April 26, 2024
Taking place at Stride Gallery; 1006 Macleod Tr SE.
Registration required: Please click here to register!
Doors open at 6:30pm for light snacks and refreshments
Performance at 7pm
Duration of performance: maximum 30 minutes
Seating available
As part of Andy’s work The scent of my cleansing prepares my own conclusion. presented in Dan Cardinal McCartney’s curated group exhibition Process: Presence and Resurgence at Stride Gallery, Andy will perform as their artist persona No-Body:) in nude, bathing themselves and their copper intaglio plate in soy sauce. Remaining evidence of the performance will include the emptied bottles of soy sauce, the resulting puddle on the floor, and a simple linen cloth – remnants of a body activated in the space, the exchange of parts of the body becoming part of the space, and parts of the space becoming part of the body. As mentioned in Sara Ahmed’s Queer Grief, “Each of us, in being shaped by others, carries with us ‘impressions’ of those others.”
No-Body:) invites your full engagement as witness through silent contemplative observation as they emerge from Stride’s kitchen, cleanse themselves and their copper intaglio plate, and conclude in exit returning to the kitchen.
Quoted from Andy, The copper intaglio plate may otherwise be known as a “New Ceremonial Object.” Use of the term “New” being more akin to a stuffed animal tag stating, “Only New Materials” – it is “New” not so much as it is novel, but in the sense that it is fresh and has not been used before. Emulating a gravestone, it is a type of votive, an ode to a being, both referring toanother and acting as a stand-in body.

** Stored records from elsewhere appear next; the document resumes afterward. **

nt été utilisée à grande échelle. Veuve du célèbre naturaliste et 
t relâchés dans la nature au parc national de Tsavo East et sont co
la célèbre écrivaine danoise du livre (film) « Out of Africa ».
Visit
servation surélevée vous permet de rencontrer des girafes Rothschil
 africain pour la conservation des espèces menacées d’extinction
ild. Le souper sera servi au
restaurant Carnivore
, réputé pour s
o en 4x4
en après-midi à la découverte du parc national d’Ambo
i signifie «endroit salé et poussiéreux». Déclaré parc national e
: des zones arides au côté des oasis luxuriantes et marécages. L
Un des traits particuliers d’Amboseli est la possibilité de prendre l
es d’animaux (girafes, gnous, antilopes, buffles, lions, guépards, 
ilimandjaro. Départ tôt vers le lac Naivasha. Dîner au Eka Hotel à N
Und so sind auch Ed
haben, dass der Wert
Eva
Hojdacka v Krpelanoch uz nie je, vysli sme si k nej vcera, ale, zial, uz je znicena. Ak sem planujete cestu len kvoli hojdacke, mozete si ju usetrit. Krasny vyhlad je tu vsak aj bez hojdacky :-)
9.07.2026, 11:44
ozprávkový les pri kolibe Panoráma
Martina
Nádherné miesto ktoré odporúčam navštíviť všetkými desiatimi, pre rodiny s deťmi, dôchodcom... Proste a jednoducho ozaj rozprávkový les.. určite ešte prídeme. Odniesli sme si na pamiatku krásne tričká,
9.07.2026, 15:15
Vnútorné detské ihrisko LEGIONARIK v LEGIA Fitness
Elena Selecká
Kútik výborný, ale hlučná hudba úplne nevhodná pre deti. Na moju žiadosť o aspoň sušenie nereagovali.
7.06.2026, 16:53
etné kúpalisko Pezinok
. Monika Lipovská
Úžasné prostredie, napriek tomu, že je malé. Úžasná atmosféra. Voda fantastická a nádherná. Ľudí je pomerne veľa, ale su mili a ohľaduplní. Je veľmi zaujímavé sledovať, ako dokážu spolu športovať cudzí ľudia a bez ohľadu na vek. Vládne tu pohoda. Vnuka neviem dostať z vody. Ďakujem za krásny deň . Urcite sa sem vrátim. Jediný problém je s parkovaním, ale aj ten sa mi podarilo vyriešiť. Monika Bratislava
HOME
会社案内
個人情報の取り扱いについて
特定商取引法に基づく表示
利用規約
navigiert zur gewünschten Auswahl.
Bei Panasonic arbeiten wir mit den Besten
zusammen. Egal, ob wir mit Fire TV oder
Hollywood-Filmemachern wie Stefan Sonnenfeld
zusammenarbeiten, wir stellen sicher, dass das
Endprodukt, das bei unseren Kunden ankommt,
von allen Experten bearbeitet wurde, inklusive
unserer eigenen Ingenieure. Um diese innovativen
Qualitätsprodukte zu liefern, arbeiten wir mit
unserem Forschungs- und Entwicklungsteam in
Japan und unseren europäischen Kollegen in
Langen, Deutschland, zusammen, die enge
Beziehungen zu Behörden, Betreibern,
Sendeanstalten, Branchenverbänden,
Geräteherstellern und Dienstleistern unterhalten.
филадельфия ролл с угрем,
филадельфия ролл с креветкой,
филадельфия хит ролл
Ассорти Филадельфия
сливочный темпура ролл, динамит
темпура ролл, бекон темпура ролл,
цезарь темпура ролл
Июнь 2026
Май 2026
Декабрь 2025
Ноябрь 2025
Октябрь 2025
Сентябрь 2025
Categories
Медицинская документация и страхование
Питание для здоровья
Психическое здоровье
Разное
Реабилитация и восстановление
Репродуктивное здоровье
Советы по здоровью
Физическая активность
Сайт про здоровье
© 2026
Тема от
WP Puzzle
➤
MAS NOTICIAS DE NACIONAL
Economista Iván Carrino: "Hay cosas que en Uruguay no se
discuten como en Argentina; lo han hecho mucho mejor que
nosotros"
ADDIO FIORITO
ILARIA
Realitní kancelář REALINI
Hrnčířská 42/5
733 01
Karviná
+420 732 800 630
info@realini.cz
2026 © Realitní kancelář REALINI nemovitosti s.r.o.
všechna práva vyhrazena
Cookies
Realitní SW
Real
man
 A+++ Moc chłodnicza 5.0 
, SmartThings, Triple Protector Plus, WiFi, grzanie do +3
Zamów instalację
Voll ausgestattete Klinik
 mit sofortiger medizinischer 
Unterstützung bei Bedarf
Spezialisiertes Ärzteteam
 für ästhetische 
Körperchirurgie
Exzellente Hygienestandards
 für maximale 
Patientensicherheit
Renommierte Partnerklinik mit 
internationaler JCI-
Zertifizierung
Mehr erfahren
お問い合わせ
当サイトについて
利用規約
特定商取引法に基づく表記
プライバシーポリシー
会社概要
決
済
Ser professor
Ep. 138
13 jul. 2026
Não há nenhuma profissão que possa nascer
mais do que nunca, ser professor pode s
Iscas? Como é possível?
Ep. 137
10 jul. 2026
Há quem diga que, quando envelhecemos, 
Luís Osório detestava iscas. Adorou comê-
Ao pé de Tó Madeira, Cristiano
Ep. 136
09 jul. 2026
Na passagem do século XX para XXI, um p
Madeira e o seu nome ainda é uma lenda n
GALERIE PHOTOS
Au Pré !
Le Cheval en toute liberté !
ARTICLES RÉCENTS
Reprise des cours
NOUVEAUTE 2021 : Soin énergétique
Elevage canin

This performance ceremony is a ritualistic act of connection, memory, respect, preservation, and revitalization. Like family members cleaning the graves of loved ones, when they trim the grass, clean the stones, and tidy the space. It is an activation of the dead, an invitation for who the gravestones refer to be present with us, of being present with them, recognizing their significance to us that connect. To enliven and breath into them a return to life.
In cleaning both the copperplate and myself in soy sauce, I’m reflecting on my experiences of – and relationships with – queerness, transness, racialization, death, birth, & presence. Cupping in my hands and pouring on my hair like in a bath. Up the arms, on the chest, and over the shoulders onto the back.
I think of cultural cleansing as well, not necessarily that I am wiping the plate clean of its origins, but perhaps that I am wiping away the concealing tone of harm. Purification through a return and letting its original surface shine. When coercion of assimilation covers and takes away, there is still markers that linger. When I remember my parents’ home, I think of my Mom’s couch pillows that look like gold scrolls, a traditional Chinese painting from her Grandfather hanging in the livingroom, candle holders with characters etched in the glass, and a certain aesthetic leaning.
During the opening reception, my Dad was jokingly reminded of this saying, “Another day above ground is a good day.”
I could go on about [mis-]gendering after death, or the act of Queer refusal (especially of those that don’t make it to the performance, do they get to see it? No. Though they do get to possibly see the photo-documentation.), or when Sara Ahmed talks about how Queer death is treated as not valuable under the idea that in order to lose something there must first be something, and Queer lives are considered nothing to begin with in certain perspectives.
Part of this whole body of work I feel at a loss for explaining… I don’t yet know how to articulate the connection between bathing in soy sauce and the print and my family’s histories (particularly my Mom’s Chinese heritage), just that it feels like a necessary performance – an expression, action, movement, or embodiment. It feels spiritual; it feels like connecting to something larger than myself that I am as well a part of, that I am a through-line in.
There is an inaccessibility in connecting to Chinese culture and practices that my siblings and I have been grieving, and the ways we have connected or can connect has been only through forms in which are commodified (e.g. Chinese restaurant food). It felt ceremonial even in just developing the copperplate, that I first made up the necessary object for conducting the ceremony (performance) with.
Through the performance-ceremony, am I asking something of the transcendent realm? Or am I sending a message? What message, curiousity, or request am I saying to the sacred/transcendent with this ceremony? Is it an act of acknowledging & honouring my whole being, my being beyond my body, the being I am part of, my higher power, my ancestors, my kin, my relatives? For example, as if saying, “I see you, and I will do what I can in this body, in this place, to recognize and honour you in the ways I know best. To be present with you through aiming the impact of this work on those who are related and it is directly relevant for, as positively connective.” Like connective tissue over-produced in hypertrophic scarring signifies healing to something stronger. Am I reminding our experiences are not inherently shameful or sinful, that our grief is real and pure? Am I releasing the shame through purification/cleansing, or opening the windows and dusting off the sill for the air to flow & mingle, for the home to breathe?
This performance is a first act, an act uncertain of itself, of what it will or can do. It is uncertain of what it is doing, but it is present and it says it will figure it out as it goes and as it listens.
An invitation to connect and converse.